:: What is required ::
Where a picture occurs in the data, omit it, and copy all remaining data exactly.
*** Information shown Section Begins ***
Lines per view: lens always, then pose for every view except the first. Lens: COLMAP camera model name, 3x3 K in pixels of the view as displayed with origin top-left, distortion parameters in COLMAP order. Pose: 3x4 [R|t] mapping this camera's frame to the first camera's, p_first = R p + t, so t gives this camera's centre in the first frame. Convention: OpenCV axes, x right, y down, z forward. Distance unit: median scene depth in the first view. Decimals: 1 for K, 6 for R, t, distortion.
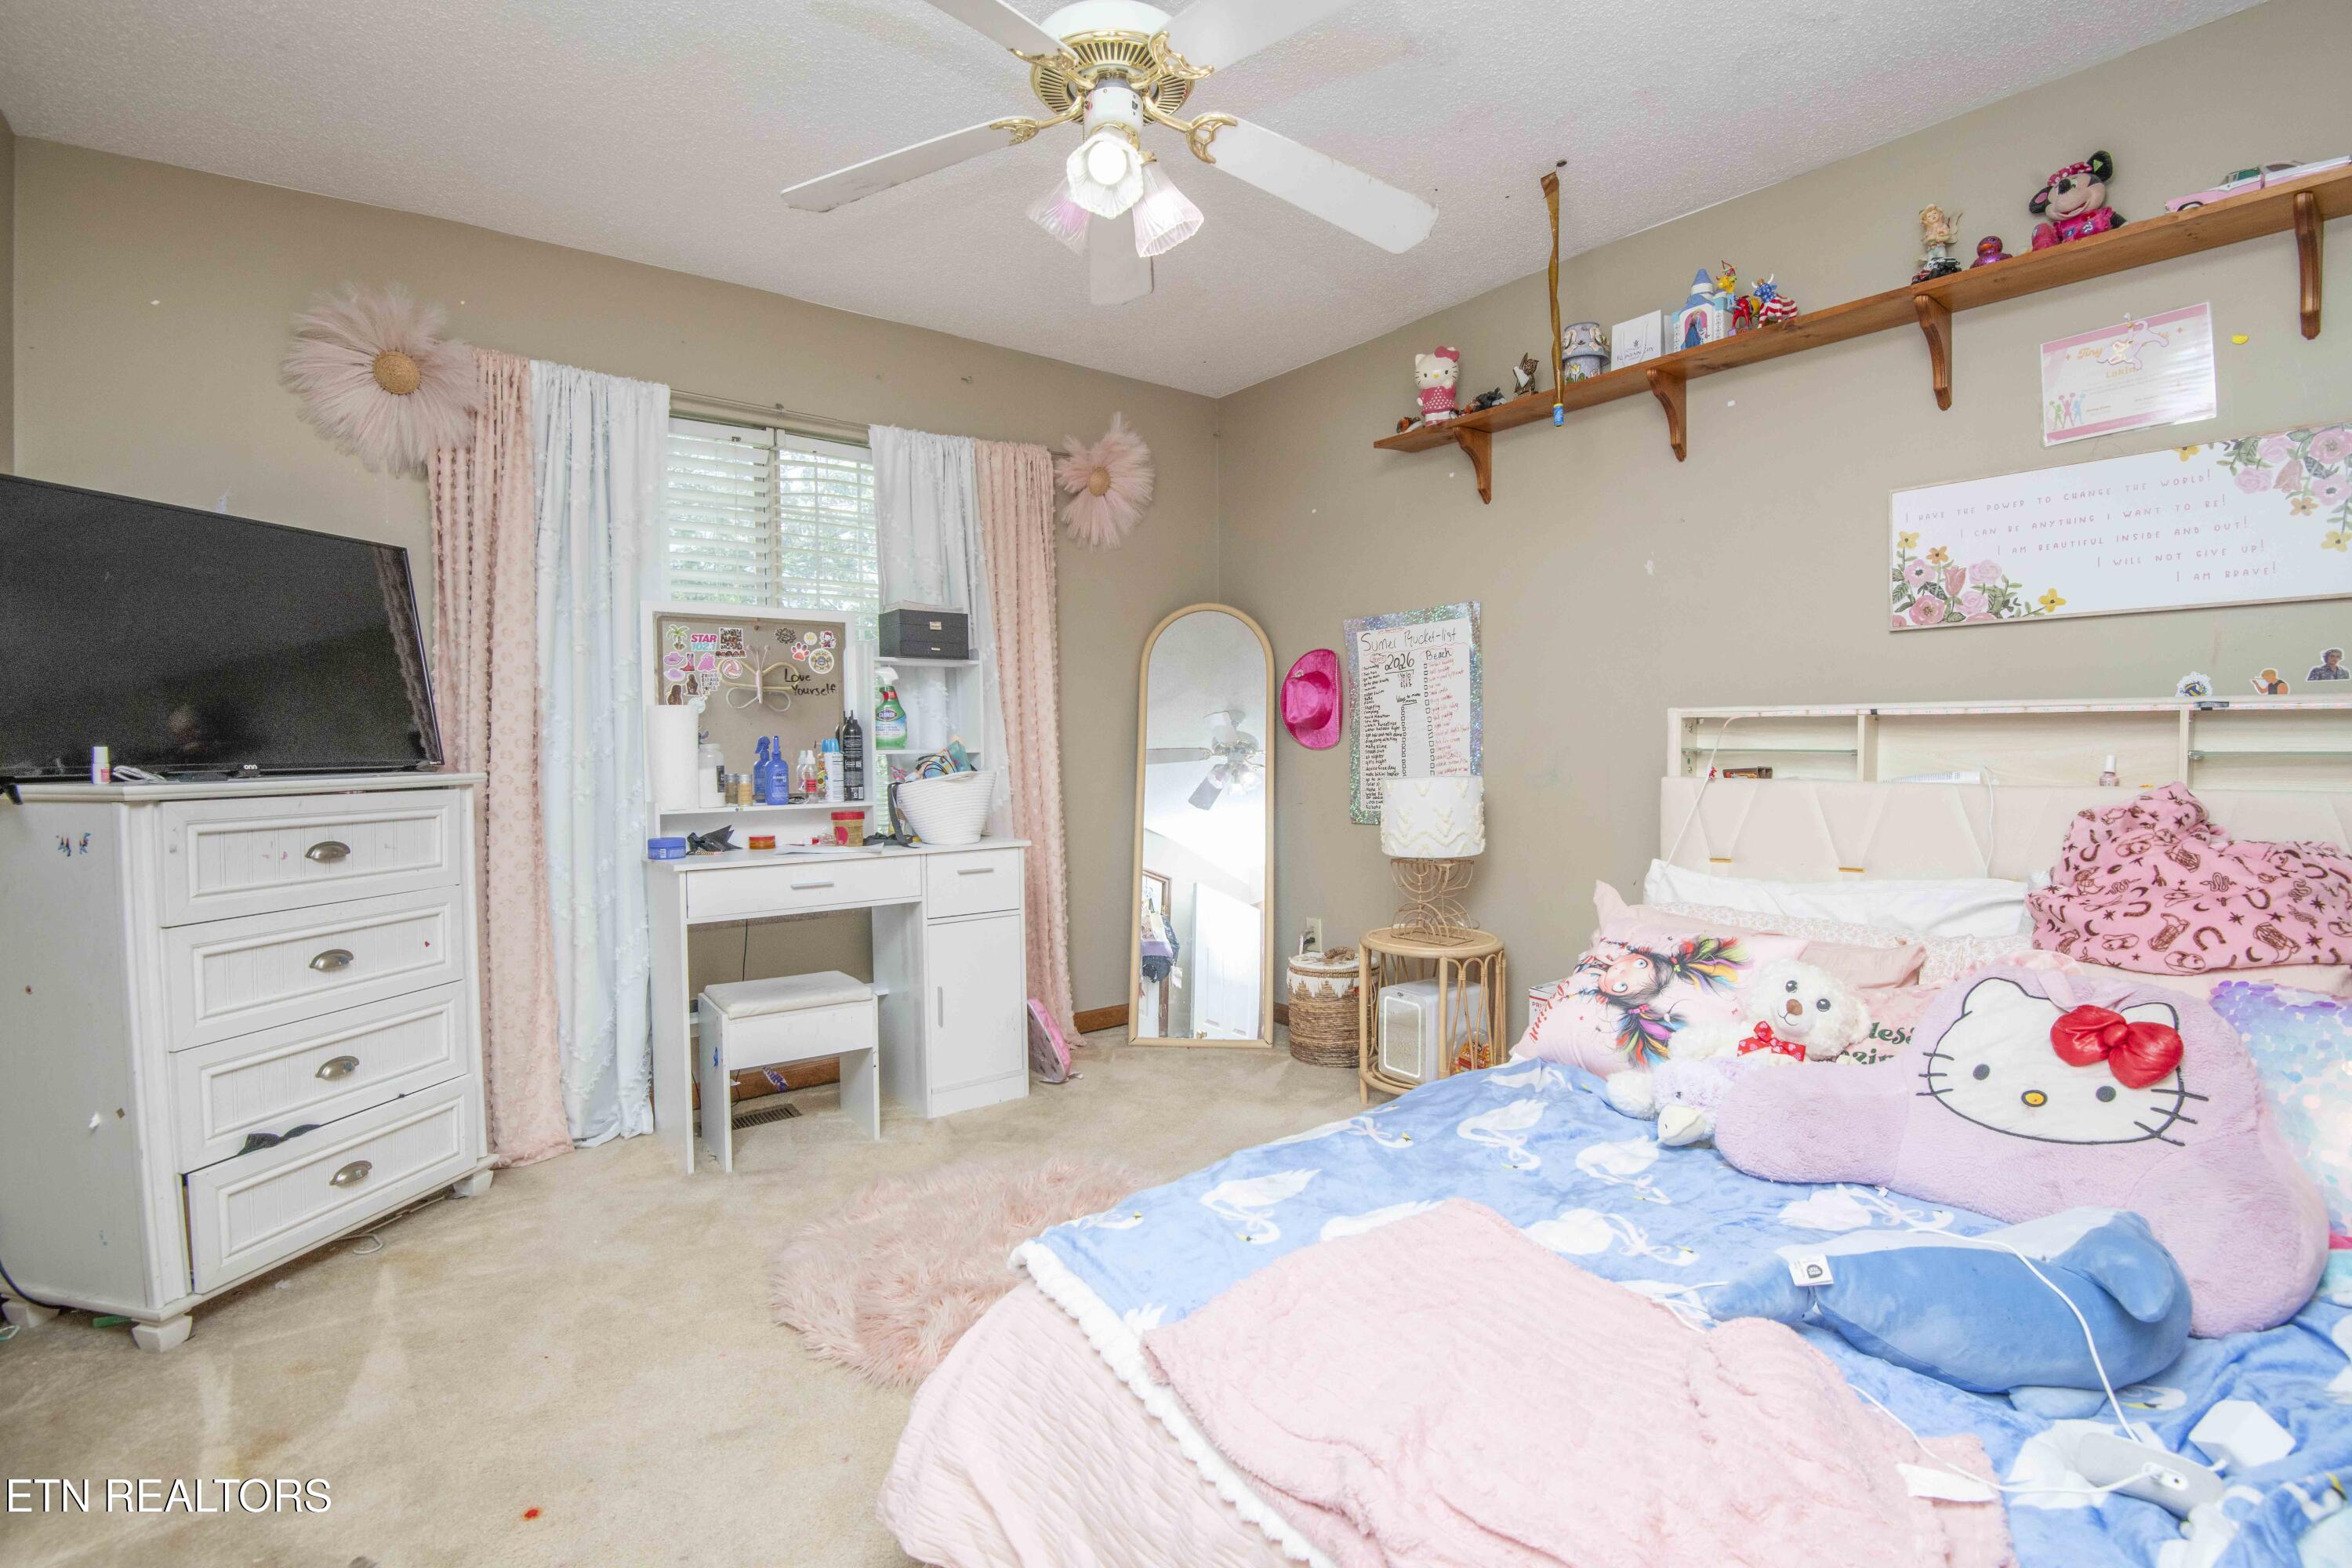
lens RADIAL K [[1078.7, 0, 1184.6], [0, 1078.7, 784.7], [0, 0, 1]] dist [-0.008190, -0.017326]
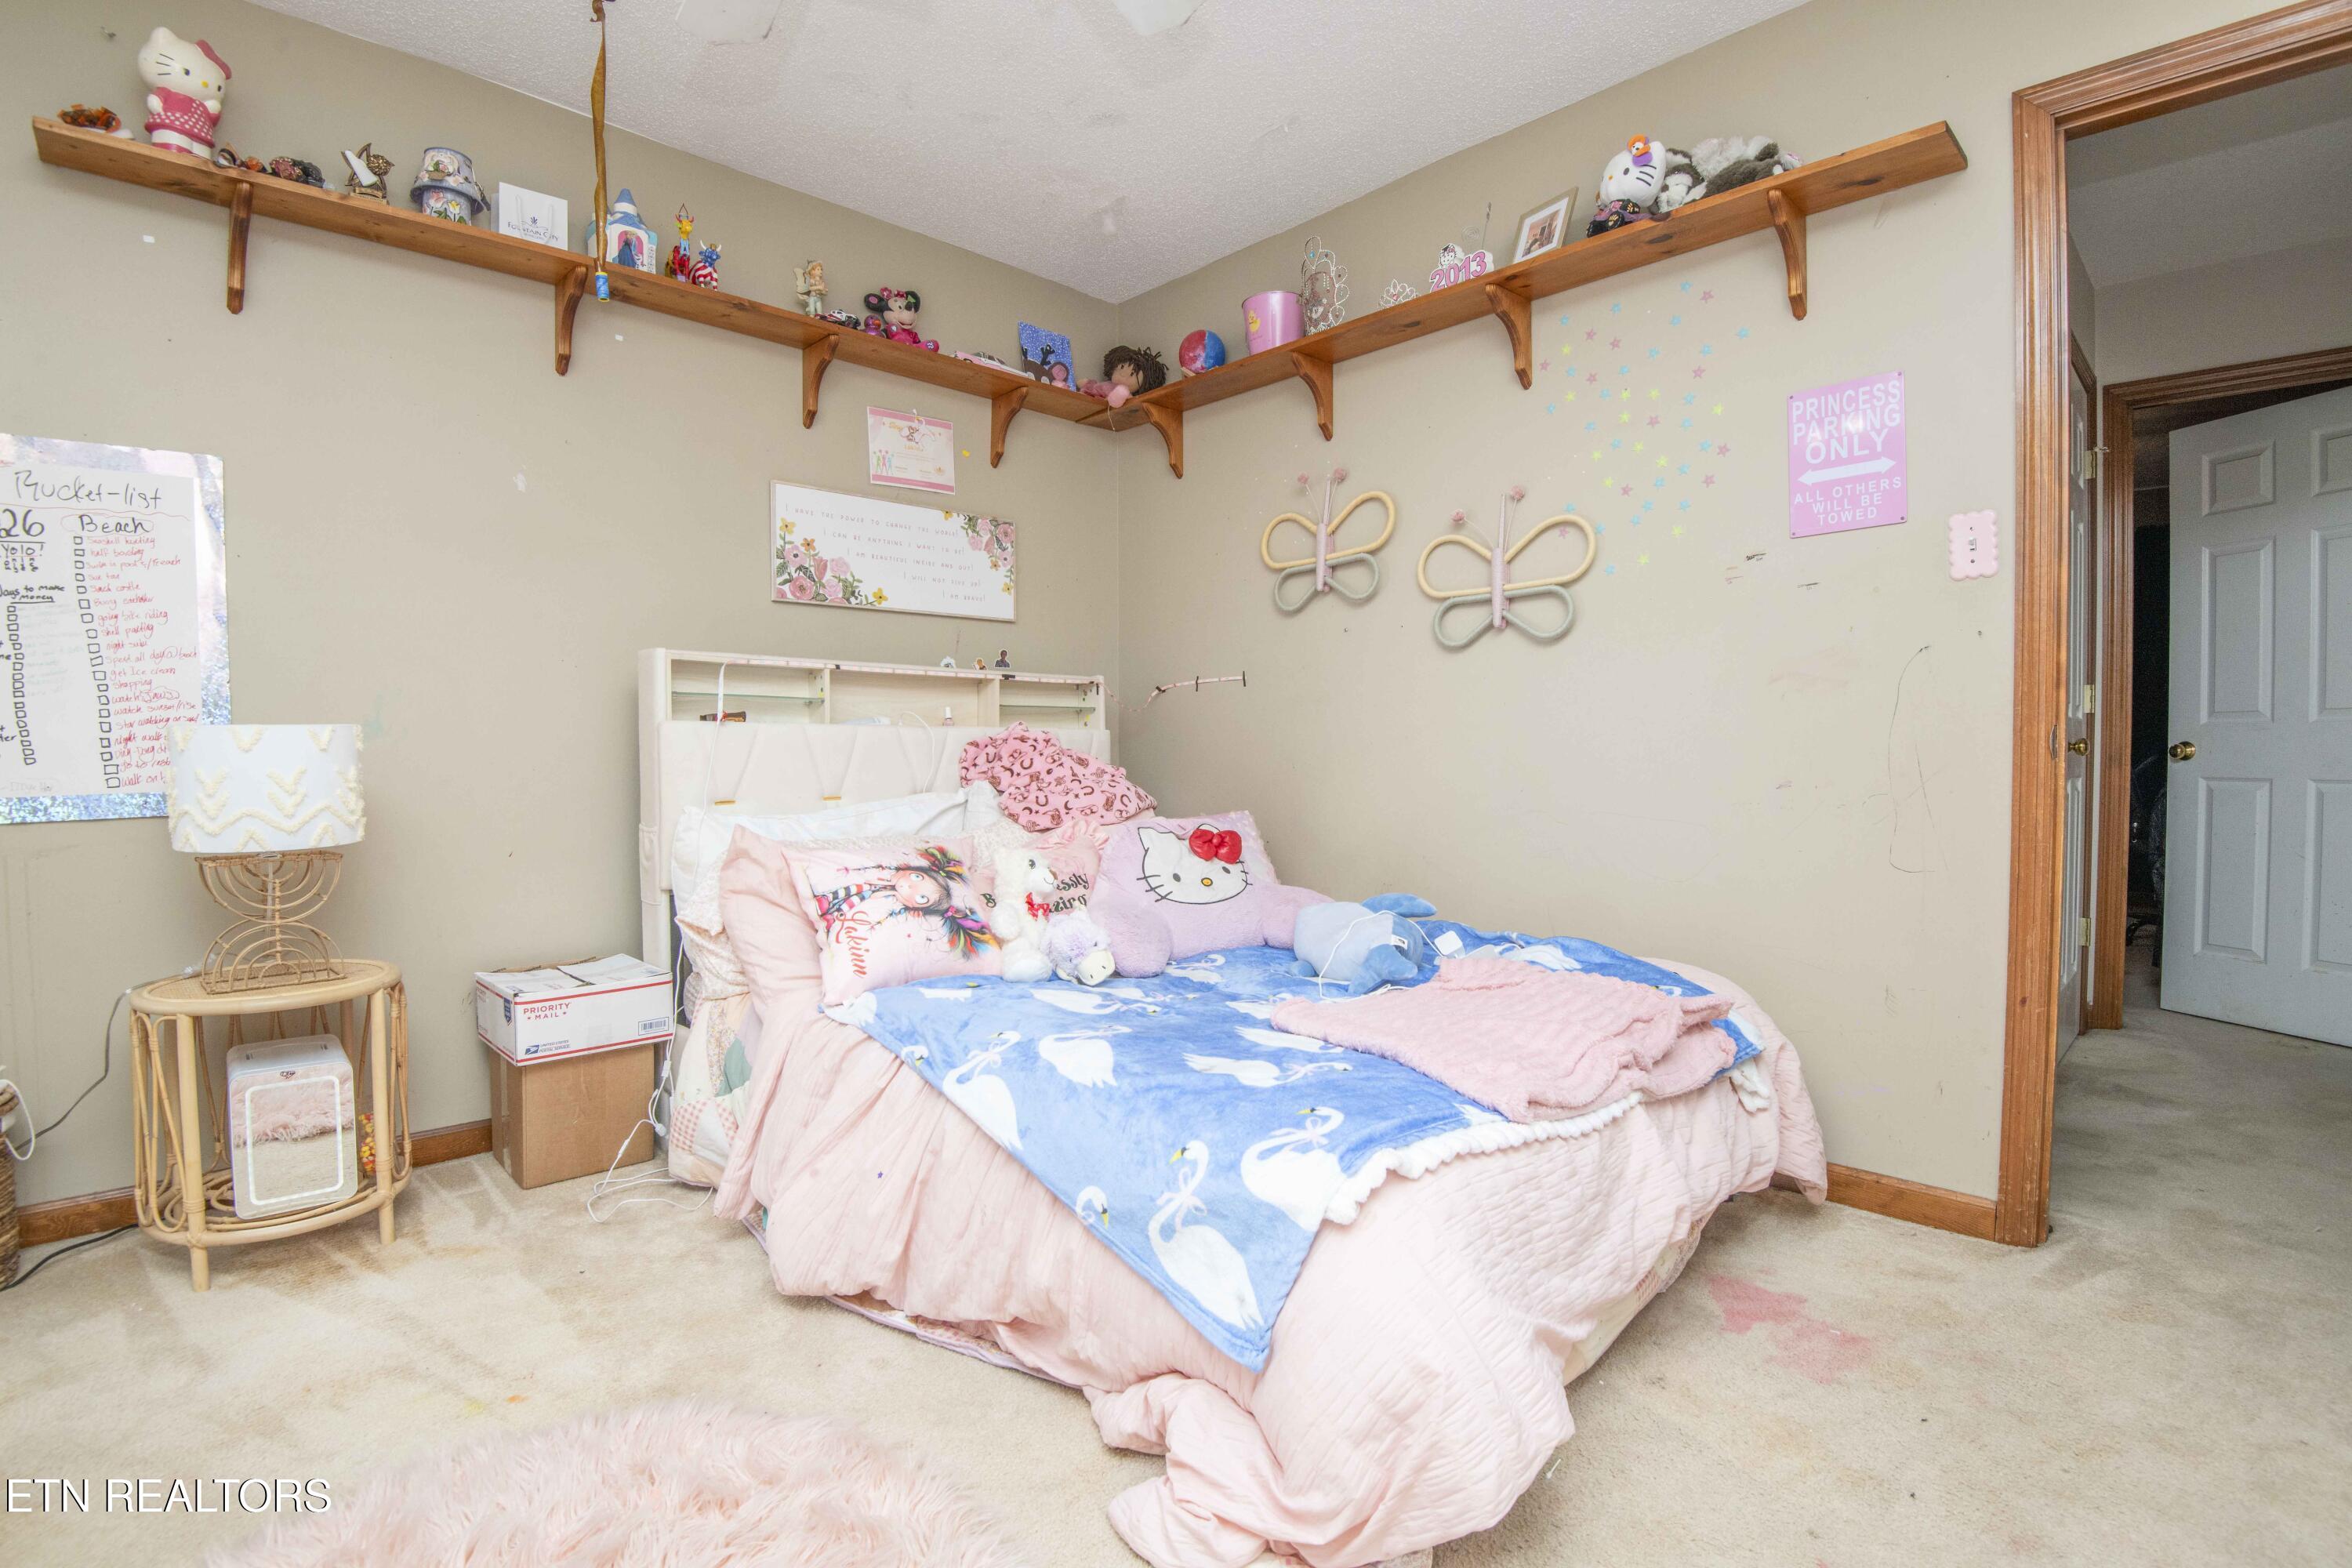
lens RADIAL K [[1078.7, 0, 1184.6], [0, 1078.7, 784.7], [0, 0, 1]] dist [-0.008190, -0.017326]
pose [[-0.095440, -0.026835, 0.995073, -0.578632], [0.041857, 0.998644, 0.030946, 0.041601], [-0.994555, 0.044604, -0.094188, 0.690668]]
*** Information shown Section Ends ***
:: Task output ::
Lines per view: lens always, then pose for every view except the first. Lens: COLMAP camera model name, 3x3 K in pixels of the view as displayed with origin top-left, distortion parameters in COLMAP order. Pose: 3x4 [R|t] mapping this camera's frame to the first camera's, p_first = R p + t, so t gives this camera's centre in the first frame. Convention: OpenCV axes, x right, y down, z forward. Distance unit: median scene depth in the first view. Decimals: 1 for K, 6 for R, t, distortion.
lens RADIAL K [[1078.7, 0, 1184.6], [0, 1078.7, 784.7], [0, 0, 1]] dist [-0.008190, -0.017326]
lens RADIAL K [[1078.7, 0, 1184.6], [0, 1078.7, 784.7], [0, 0, 1]] dist [-0.008190, -0.017326]
pose [[-0.095440, -0.026835, 0.995073, -0.578632], [0.041857, 0.998644, 0.030946, 0.041601], [-0.994555, 0.044604, -0.094188, 0.690668]]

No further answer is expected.